▶ EXTRACTED MATERIAL:
------------------------------------
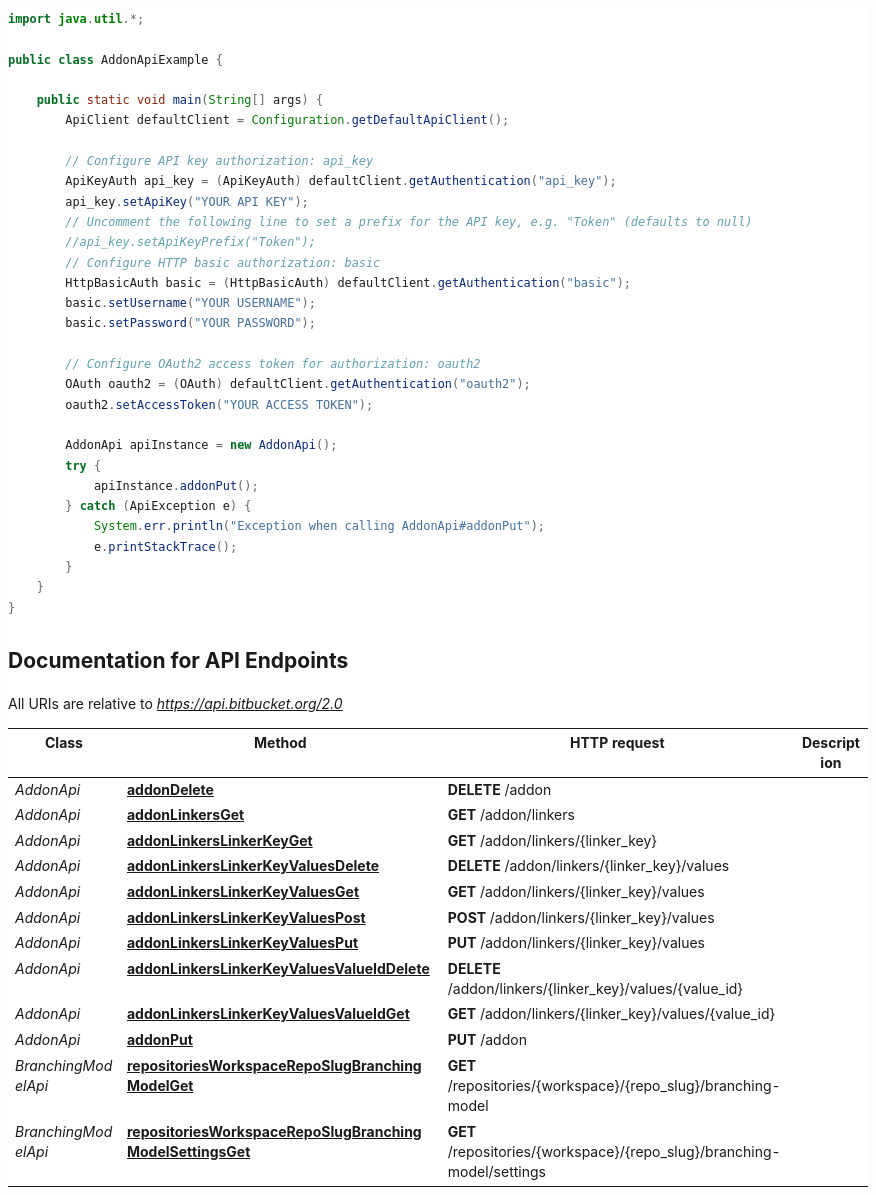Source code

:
 ```java
import java.util.*;

public class AddonApiExample {

    public static void main(String[] args) {
        ApiClient defaultClient = Configuration.getDefaultApiClient();

        // Configure API key authorization: api_key
        ApiKeyAuth api_key = (ApiKeyAuth) defaultClient.getAuthentication("api_key");
        api_key.setApiKey("YOUR API KEY");
        // Uncomment the following line to set a prefix for the API key, e.g. "Token" (defaults to null)
        //api_key.setApiKeyPrefix("Token");
        // Configure HTTP basic authorization: basic
        HttpBasicAuth basic = (HttpBasicAuth) defaultClient.getAuthentication("basic");
        basic.setUsername("YOUR USERNAME");
        basic.setPassword("YOUR PASSWORD");

        // Configure OAuth2 access token for authorization: oauth2
        OAuth oauth2 = (OAuth) defaultClient.getAuthentication("oauth2");
        oauth2.setAccessToken("YOUR ACCESS TOKEN");

        AddonApi apiInstance = new AddonApi();
        try {
            apiInstance.addonPut();
        } catch (ApiException e) {
            System.err.println("Exception when calling AddonApi#addonPut");
            e.printStackTrace();
        }
    }
}
```

## Documentation for API Endpoints

All URIs are relative to *https://api.bitbucket.org/2.0*

Class | Method | HTTP request | Description
------------ | ------------- | ------------- | -------------
*AddonApi* | [**addonDelete**](docs/AddonApi.md#addonDelete) | **DELETE** /addon | 
*AddonApi* | [**addonLinkersGet**](docs/AddonApi.md#addonLinkersGet) | **GET** /addon/linkers | 
*AddonApi* | [**addonLinkersLinkerKeyGet**](docs/AddonApi.md#addonLinkersLinkerKeyGet) | **GET** /addon/linkers/{linker_key} | 
*AddonApi* | [**addonLinkersLinkerKeyValuesDelete**](docs/AddonApi.md#addonLinkersLinkerKeyValuesDelete) | **DELETE** /addon/linkers/{linker_key}/values | 
*AddonApi* | [**addonLinkersLinkerKeyValuesGet**](docs/AddonApi.md#addonLinkersLinkerKeyValuesGet) | **GET** /addon/linkers/{linker_key}/values | 
*AddonApi* | [**addonLinkersLinkerKeyValuesPost**](docs/AddonApi.md#addonLinkersLinkerKeyValuesPost) | **POST** /addon/linkers/{linker_key}/values | 
*AddonApi* | [**addonLinkersLinkerKeyValuesPut**](docs/AddonApi.md#addonLinkersLinkerKeyValuesPut) | **PUT** /addon/linkers/{linker_key}/values | 
*AddonApi* | [**addonLinkersLinkerKeyValuesValueIdDelete**](docs/AddonApi.md#addonLinkersLinkerKeyValuesValueIdDelete) | **DELETE** /addon/linkers/{linker_key}/values/{value_id} | 
*AddonApi* | [**addonLinkersLinkerKeyValuesValueIdGet**](docs/AddonApi.md#addonLinkersLinkerKeyValuesValueIdGet) | **GET** /addon/linkers/{linker_key}/values/{value_id} | 
*AddonApi* | [**addonPut**](docs/AddonApi.md#addonPut) | **PUT** /addon | 
*BranchingModelApi* | [**repositoriesWorkspaceRepoSlugBranchingModelGet**](docs/BranchingModelApi.md#repositoriesWorkspaceRepoSlugBranchingModelGet) | **GET** /repositories/{workspace}/{repo_slug}/branching-model | 
*BranchingModelApi* | [**repositoriesWorkspaceRepoSlugBranchingModelSettingsGet**](docs/BranchingModelApi.md#repositoriesWorkspaceRepoSlugBranchingModelSettingsGet) | **GET** /repositories/{workspace}/{repo_slug}/branching-model/settings | 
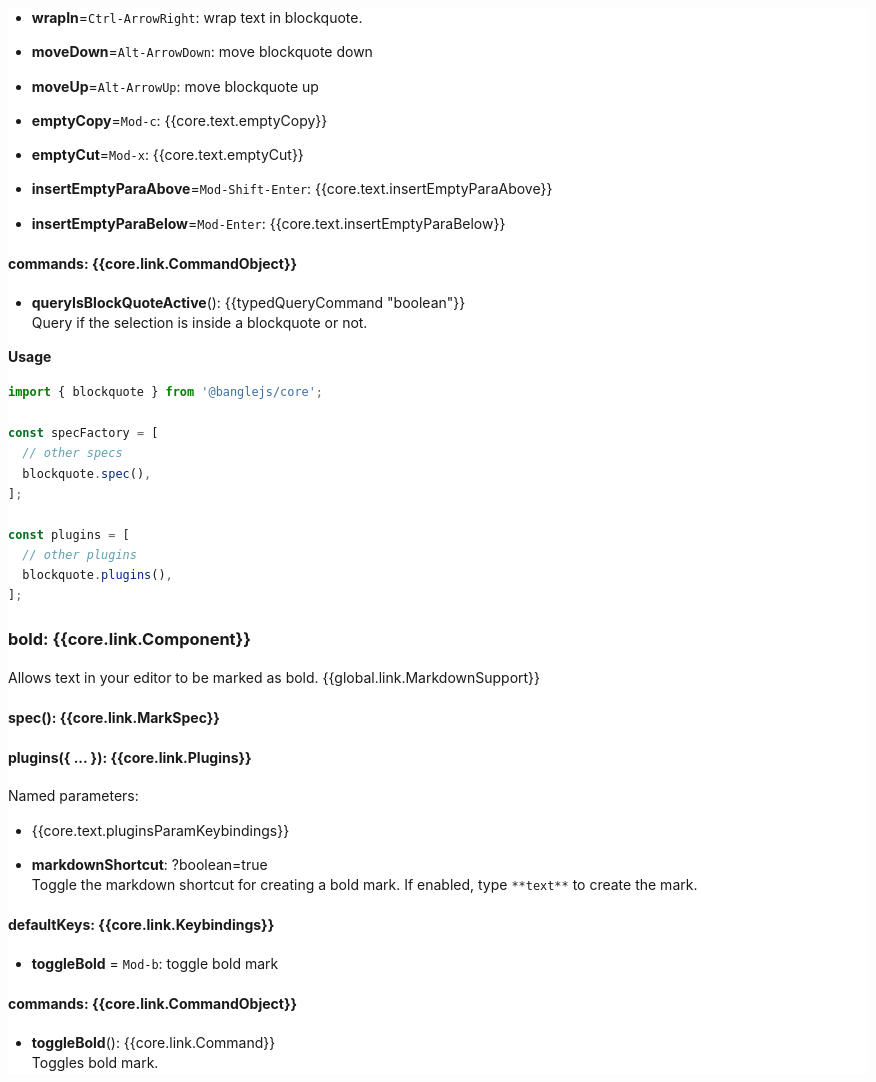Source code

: - **wrapIn**=`Ctrl-ArrowRight`: wrap text in blockquote.

- **moveDown**=`Alt-ArrowDown`: move blockquote down

- **moveUp**=`Alt-ArrowUp`: move blockquote up

- **emptyCopy**=`Mod-c`: {{core.text.emptyCopy}}

- **emptyCut**=`Mod-x`: {{core.text.emptyCut}}

- **insertEmptyParaAbove**=`Mod-Shift-Enter`: {{core.text.insertEmptyParaAbove}}

- **insertEmptyParaBelow**=`Mod-Enter`: {{core.text.insertEmptyParaBelow}}

#### commands: {{core.link.CommandObject}}

- **queryIsBlockQuoteActive**(): {{typedQueryCommand "boolean"}}\
  Query if the selection is inside a blockquote or not.

**Usage**

```js
import { blockquote } from '@banglejs/core';

const specFactory = [
  // other specs
  blockquote.spec(),
];

const plugins = [
  // other plugins
  blockquote.plugins(),
];
```

### bold: {{core.link.Component}}

Allows text in your editor to be marked as bold. {{global.link.MarkdownSupport}}

#### spec(): {{core.link.MarkSpec}}

#### plugins({ ... }): {{core.link.Plugins}}

Named parameters:

- {{core.text.pluginsParamKeybindings}}

- **markdownShortcut**: ?boolean=true\
  Toggle the markdown shortcut for creating a bold mark. If enabled, type `**text**` to create the mark.

#### defaultKeys: {{core.link.Keybindings}}

- **toggleBold** = `Mod-b`: toggle bold mark

#### commands: {{core.link.CommandObject}}

- **toggleBold**(): {{core.link.Command}}\
  Toggles bold mark.
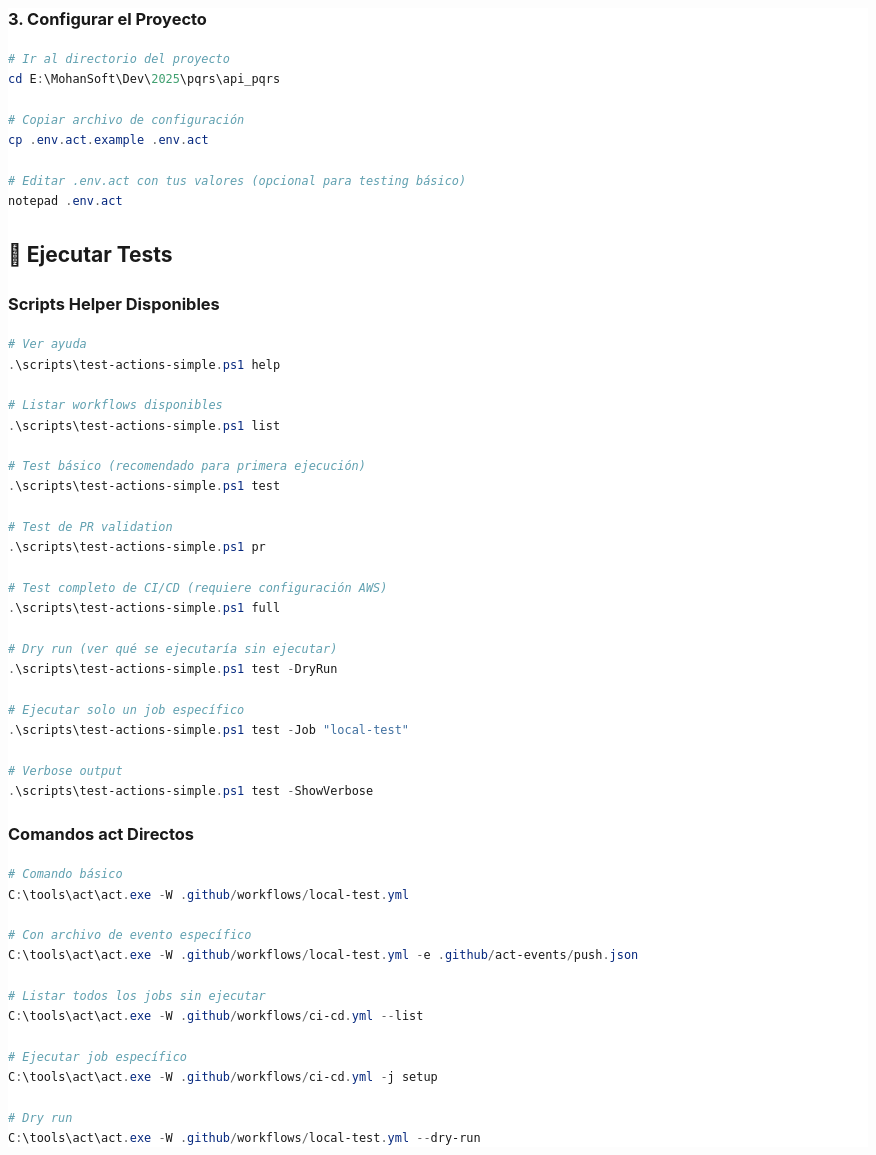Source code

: ### 3. Configurar el Proyecto

```powershell
# Ir al directorio del proyecto
cd E:\MohanSoft\Dev\2025\pqrs\api_pqrs

# Copiar archivo de configuración
cp .env.act.example .env.act

# Editar .env.act con tus valores (opcional para testing básico)
notepad .env.act
```

## 🚀 Ejecutar Tests

### Scripts Helper Disponibles

```powershell
# Ver ayuda
.\scripts\test-actions-simple.ps1 help

# Listar workflows disponibles
.\scripts\test-actions-simple.ps1 list

# Test básico (recomendado para primera ejecución)
.\scripts\test-actions-simple.ps1 test

# Test de PR validation
.\scripts\test-actions-simple.ps1 pr

# Test completo de CI/CD (requiere configuración AWS)
.\scripts\test-actions-simple.ps1 full

# Dry run (ver qué se ejecutaría sin ejecutar)
.\scripts\test-actions-simple.ps1 test -DryRun

# Ejecutar solo un job específico
.\scripts\test-actions-simple.ps1 test -Job "local-test"

# Verbose output
.\scripts\test-actions-simple.ps1 test -ShowVerbose
```

### Comandos act Directos

```powershell
# Comando básico
C:\tools\act\act.exe -W .github/workflows/local-test.yml

# Con archivo de evento específico
C:\tools\act\act.exe -W .github/workflows/local-test.yml -e .github/act-events/push.json

# Listar todos los jobs sin ejecutar
C:\tools\act\act.exe -W .github/workflows/ci-cd.yml --list

# Ejecutar job específico
C:\tools\act\act.exe -W .github/workflows/ci-cd.yml -j setup

# Dry run
C:\tools\act\act.exe -W .github/workflows/local-test.yml --dry-run
```
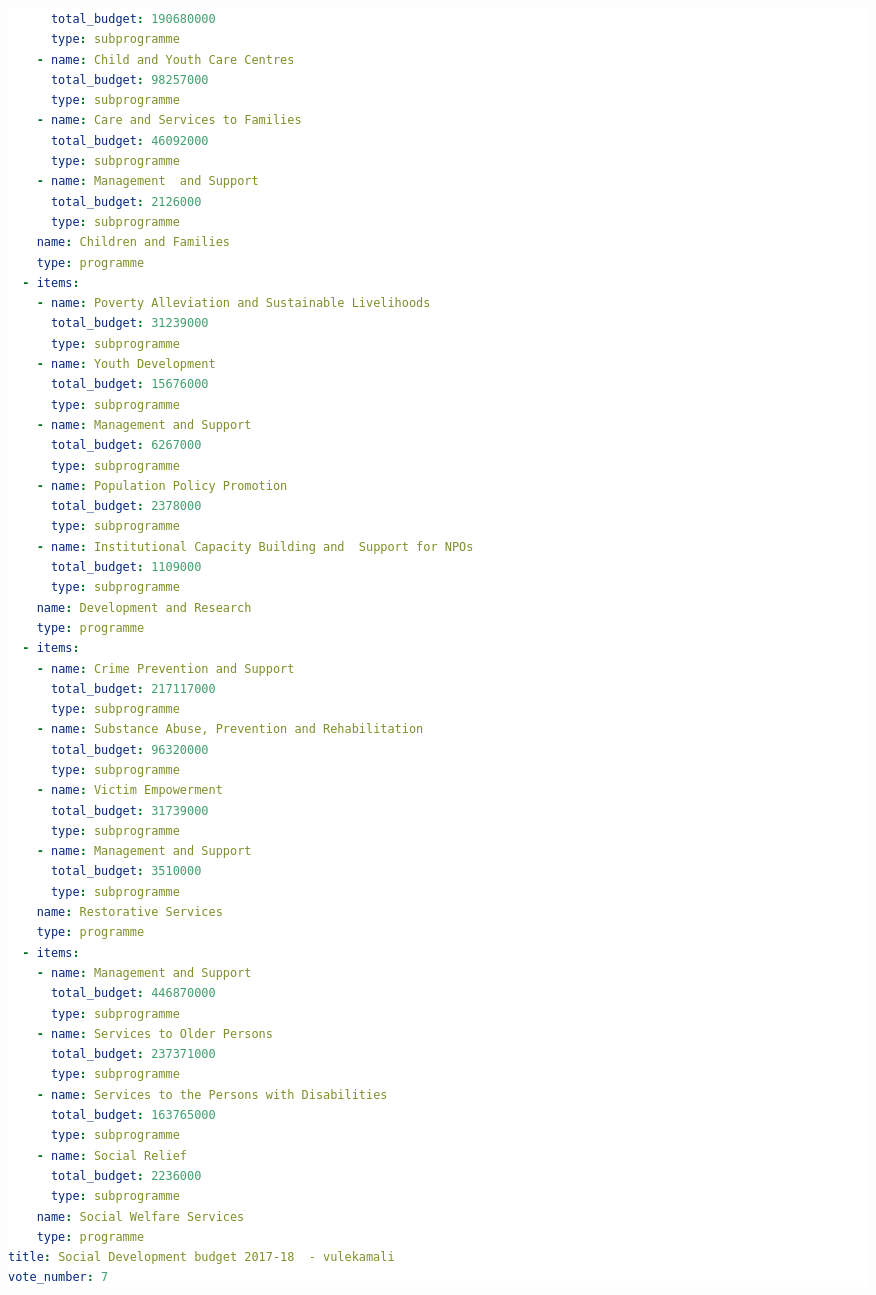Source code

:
 ```yaml
      total_budget: 190680000
      type: subprogramme
    - name: Child and Youth Care Centres
      total_budget: 98257000
      type: subprogramme
    - name: Care and Services to Families
      total_budget: 46092000
      type: subprogramme
    - name: Management  and Support
      total_budget: 2126000
      type: subprogramme
    name: Children and Families
    type: programme
  - items:
    - name: Poverty Alleviation and Sustainable Livelihoods
      total_budget: 31239000
      type: subprogramme
    - name: Youth Development
      total_budget: 15676000
      type: subprogramme
    - name: Management and Support
      total_budget: 6267000
      type: subprogramme
    - name: Population Policy Promotion
      total_budget: 2378000
      type: subprogramme
    - name: Institutional Capacity Building and  Support for NPOs
      total_budget: 1109000
      type: subprogramme
    name: Development and Research
    type: programme
  - items:
    - name: Crime Prevention and Support
      total_budget: 217117000
      type: subprogramme
    - name: Substance Abuse, Prevention and Rehabilitation
      total_budget: 96320000
      type: subprogramme
    - name: Victim Empowerment
      total_budget: 31739000
      type: subprogramme
    - name: Management and Support
      total_budget: 3510000
      type: subprogramme
    name: Restorative Services
    type: programme
  - items:
    - name: Management and Support
      total_budget: 446870000
      type: subprogramme
    - name: Services to Older Persons
      total_budget: 237371000
      type: subprogramme
    - name: Services to the Persons with Disabilities
      total_budget: 163765000
      type: subprogramme
    - name: Social Relief
      total_budget: 2236000
      type: subprogramme
    name: Social Welfare Services
    type: programme
title: Social Development budget 2017-18  - vulekamali
vote_number: 7
```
------------------------------------
▶ DIRECTIONS FOR THIS TASK: Where a line of the records has the string "workflows", copy that line.

▶ WORKED SOLUTION:
# Listar workflows disponibles
C:\tools\act\act.exe -W .github/workflows/local-test.yml
C:\tools\act\act.exe -W .github/workflows/local-test.yml -e .github/act-events/push.json
C:\tools\act\act.exe -W .github/workflows/ci-cd.yml --list
C:\tools\act\act.exe -W .github/workflows/ci-cd.yml -j setup
C:\tools\act\act.exe -W .github/workflows/local-test.yml --dry-run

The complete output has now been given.